▸ YOUR INSTRUCTIONS: Transcribe the entries line for line, starting with the first line and ending with the line that contains "年限内更换一次测算的话,使用宝钢彩涂板的成本是一般彩涂板的".

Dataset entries

>>>

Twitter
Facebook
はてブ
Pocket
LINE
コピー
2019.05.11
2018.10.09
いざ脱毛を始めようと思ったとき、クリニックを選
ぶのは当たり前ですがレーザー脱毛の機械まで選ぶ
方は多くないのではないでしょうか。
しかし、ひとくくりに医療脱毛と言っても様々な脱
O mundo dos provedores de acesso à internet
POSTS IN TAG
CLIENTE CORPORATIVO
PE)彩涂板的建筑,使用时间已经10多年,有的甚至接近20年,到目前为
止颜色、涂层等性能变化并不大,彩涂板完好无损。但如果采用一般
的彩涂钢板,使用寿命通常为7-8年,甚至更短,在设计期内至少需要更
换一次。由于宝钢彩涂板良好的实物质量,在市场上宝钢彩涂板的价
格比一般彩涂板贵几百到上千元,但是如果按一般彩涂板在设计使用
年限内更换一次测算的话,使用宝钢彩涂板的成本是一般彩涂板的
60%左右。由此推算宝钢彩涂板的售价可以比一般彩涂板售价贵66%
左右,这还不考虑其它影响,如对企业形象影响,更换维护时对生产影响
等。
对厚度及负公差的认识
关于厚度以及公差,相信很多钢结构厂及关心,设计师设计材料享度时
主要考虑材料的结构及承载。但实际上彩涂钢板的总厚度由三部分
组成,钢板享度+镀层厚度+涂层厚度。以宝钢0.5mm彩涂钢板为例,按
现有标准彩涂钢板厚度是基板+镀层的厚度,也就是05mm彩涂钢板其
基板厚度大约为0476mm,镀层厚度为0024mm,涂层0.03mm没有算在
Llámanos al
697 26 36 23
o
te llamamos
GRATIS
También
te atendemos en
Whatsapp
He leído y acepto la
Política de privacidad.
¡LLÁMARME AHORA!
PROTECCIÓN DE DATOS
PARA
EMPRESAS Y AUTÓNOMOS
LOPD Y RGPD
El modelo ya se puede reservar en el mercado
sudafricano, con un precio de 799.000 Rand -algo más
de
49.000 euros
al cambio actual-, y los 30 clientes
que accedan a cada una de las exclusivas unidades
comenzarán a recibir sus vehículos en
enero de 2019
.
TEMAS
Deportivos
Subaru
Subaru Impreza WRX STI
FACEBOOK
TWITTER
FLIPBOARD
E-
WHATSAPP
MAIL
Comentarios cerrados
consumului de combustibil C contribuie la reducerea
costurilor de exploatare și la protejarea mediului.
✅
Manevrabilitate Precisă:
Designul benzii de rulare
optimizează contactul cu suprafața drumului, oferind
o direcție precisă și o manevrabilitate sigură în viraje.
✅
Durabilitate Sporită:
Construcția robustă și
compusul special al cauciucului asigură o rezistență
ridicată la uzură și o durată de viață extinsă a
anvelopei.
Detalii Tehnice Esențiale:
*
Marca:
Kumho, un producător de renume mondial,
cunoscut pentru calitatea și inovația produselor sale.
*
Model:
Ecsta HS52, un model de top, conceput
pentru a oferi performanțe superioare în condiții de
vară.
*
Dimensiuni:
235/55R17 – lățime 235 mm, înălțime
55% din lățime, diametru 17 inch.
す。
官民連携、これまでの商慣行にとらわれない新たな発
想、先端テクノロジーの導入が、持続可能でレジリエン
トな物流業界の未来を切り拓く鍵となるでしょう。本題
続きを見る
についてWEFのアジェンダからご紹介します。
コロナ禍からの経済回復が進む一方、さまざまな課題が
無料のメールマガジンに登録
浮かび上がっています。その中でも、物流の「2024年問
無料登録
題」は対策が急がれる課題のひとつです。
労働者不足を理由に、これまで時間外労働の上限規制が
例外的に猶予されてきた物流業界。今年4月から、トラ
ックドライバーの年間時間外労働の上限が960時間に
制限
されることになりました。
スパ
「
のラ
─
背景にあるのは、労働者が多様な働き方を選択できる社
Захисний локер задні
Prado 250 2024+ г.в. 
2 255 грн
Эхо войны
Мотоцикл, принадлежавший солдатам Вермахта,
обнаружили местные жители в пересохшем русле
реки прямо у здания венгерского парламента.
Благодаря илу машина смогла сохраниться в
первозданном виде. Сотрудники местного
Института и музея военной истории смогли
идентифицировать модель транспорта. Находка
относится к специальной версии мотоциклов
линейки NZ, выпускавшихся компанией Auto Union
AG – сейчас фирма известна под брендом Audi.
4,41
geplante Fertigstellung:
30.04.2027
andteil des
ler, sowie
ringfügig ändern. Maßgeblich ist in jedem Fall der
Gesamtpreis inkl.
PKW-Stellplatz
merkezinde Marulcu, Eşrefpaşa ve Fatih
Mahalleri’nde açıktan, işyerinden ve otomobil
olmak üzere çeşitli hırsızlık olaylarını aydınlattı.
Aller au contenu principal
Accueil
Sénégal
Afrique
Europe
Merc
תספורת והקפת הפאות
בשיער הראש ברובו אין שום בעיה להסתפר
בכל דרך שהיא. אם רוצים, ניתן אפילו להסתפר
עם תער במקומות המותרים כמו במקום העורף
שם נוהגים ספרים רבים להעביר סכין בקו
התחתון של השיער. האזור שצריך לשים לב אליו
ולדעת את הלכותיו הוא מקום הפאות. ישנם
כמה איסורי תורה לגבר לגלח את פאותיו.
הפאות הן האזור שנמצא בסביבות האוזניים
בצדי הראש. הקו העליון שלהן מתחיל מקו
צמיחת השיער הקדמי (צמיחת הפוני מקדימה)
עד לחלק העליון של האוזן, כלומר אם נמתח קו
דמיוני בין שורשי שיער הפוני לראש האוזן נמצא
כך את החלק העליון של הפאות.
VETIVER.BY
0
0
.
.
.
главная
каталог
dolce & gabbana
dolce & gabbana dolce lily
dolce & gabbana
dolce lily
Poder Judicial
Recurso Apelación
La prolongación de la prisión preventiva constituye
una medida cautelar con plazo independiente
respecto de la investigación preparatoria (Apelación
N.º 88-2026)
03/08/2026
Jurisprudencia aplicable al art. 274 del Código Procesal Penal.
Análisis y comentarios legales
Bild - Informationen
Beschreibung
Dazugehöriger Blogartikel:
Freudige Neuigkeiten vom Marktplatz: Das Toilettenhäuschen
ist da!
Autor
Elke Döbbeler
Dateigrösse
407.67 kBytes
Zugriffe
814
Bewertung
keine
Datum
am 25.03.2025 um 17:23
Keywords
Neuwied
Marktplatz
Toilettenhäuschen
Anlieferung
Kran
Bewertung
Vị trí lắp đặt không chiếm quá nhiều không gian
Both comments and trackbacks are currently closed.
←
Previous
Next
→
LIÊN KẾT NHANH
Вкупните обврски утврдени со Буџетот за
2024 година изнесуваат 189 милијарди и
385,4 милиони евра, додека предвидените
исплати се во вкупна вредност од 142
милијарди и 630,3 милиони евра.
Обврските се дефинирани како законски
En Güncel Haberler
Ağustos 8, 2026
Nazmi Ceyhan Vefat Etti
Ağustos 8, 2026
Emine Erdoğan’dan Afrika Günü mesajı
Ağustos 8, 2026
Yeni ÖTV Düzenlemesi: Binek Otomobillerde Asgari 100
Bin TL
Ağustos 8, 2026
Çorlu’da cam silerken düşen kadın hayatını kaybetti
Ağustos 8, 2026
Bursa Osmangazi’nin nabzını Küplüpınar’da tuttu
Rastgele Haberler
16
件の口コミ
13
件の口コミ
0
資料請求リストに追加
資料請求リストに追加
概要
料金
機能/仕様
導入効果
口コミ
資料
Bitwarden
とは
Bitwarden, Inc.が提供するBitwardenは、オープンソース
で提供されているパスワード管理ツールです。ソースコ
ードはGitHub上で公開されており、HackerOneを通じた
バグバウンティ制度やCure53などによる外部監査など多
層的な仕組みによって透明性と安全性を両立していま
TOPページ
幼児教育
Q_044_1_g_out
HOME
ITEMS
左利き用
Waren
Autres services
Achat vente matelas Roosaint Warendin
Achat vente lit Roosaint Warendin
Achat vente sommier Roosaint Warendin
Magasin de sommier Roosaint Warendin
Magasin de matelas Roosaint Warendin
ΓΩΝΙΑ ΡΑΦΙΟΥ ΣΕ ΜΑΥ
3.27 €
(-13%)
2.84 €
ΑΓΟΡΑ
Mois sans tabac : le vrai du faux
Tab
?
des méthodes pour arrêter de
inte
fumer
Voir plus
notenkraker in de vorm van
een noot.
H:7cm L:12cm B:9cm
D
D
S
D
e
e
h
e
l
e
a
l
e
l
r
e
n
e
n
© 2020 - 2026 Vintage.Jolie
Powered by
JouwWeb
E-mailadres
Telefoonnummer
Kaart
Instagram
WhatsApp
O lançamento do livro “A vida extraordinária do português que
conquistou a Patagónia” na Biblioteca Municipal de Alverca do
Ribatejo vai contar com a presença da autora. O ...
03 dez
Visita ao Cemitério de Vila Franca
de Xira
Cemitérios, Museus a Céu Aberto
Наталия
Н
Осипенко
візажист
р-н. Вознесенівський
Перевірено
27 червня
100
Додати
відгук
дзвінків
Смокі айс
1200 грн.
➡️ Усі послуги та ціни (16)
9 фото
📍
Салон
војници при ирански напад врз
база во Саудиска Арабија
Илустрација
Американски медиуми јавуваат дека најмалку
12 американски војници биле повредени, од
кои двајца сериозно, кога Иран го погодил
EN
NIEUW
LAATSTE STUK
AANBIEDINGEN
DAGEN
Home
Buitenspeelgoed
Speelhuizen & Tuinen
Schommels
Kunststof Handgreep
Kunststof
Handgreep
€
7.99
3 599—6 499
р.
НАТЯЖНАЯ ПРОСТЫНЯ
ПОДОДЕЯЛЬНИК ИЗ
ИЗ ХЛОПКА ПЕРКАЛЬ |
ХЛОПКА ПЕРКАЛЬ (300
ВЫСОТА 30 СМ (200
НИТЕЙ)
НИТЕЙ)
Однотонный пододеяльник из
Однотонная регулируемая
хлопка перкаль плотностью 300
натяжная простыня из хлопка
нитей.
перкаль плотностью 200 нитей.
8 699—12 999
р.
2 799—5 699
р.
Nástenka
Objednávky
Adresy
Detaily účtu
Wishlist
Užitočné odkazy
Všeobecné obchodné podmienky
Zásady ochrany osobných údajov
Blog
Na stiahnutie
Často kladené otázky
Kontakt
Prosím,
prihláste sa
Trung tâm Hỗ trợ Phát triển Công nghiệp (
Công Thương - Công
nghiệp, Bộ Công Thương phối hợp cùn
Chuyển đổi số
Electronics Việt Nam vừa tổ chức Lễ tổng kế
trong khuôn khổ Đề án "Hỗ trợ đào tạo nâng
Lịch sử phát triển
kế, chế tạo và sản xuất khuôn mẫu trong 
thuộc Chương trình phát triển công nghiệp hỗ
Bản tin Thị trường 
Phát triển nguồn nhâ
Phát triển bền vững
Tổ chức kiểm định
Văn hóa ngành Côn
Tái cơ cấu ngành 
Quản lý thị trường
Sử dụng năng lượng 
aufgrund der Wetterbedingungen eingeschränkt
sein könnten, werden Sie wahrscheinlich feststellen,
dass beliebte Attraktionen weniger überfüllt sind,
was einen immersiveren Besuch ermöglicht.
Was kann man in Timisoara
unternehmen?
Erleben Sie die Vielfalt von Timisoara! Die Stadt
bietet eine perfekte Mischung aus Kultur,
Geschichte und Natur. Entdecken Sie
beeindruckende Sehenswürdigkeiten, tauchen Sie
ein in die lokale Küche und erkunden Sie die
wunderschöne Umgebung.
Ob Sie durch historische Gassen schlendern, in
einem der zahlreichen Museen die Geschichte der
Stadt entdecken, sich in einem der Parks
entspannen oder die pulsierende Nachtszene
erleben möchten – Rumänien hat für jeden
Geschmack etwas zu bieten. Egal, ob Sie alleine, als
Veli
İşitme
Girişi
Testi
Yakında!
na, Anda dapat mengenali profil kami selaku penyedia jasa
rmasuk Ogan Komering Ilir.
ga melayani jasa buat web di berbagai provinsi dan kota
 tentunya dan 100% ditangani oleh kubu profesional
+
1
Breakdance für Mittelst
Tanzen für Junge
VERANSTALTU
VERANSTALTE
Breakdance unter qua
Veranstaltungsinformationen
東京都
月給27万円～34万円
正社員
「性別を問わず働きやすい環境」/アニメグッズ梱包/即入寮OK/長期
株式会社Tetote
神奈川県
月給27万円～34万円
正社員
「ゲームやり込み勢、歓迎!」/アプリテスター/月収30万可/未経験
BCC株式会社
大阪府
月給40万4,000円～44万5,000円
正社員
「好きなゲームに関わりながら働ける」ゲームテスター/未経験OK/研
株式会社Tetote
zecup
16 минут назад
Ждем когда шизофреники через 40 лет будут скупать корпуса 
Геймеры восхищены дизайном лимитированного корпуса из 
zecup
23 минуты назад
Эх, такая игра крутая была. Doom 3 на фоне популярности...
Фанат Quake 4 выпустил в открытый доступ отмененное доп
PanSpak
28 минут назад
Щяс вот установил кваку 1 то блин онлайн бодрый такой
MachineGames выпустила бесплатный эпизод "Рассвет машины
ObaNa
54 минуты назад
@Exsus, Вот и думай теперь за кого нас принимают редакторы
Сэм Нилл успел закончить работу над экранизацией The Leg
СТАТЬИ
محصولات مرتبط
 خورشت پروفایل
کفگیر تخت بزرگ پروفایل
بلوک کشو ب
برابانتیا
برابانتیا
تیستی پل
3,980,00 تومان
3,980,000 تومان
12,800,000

<<<

▸ ANSWER BELOW:
Twitter
Facebook
はてブ
Pocket
LINE
コピー
2019.05.11
2018.10.09
いざ脱毛を始めようと思ったとき、クリニックを選
ぶのは当たり前ですがレーザー脱毛の機械まで選ぶ
方は多くないのではないでしょうか。
しかし、ひとくくりに医療脱毛と言っても様々な脱
O mundo dos provedores de acesso à internet
POSTS IN TAG
CLIENTE CORPORATIVO
PE)彩涂板的建筑,使用时间已经10多年,有的甚至接近20年,到目前为
止颜色、涂层等性能变化并不大,彩涂板完好无损。但如果采用一般
的彩涂钢板,使用寿命通常为7-8年,甚至更短,在设计期内至少需要更
换一次。由于宝钢彩涂板良好的实物质量,在市场上宝钢彩涂板的价
格比一般彩涂板贵几百到上千元,但是如果按一般彩涂板在设计使用
年限内更换一次测算的话,使用宝钢彩涂板的成本是一般彩涂板的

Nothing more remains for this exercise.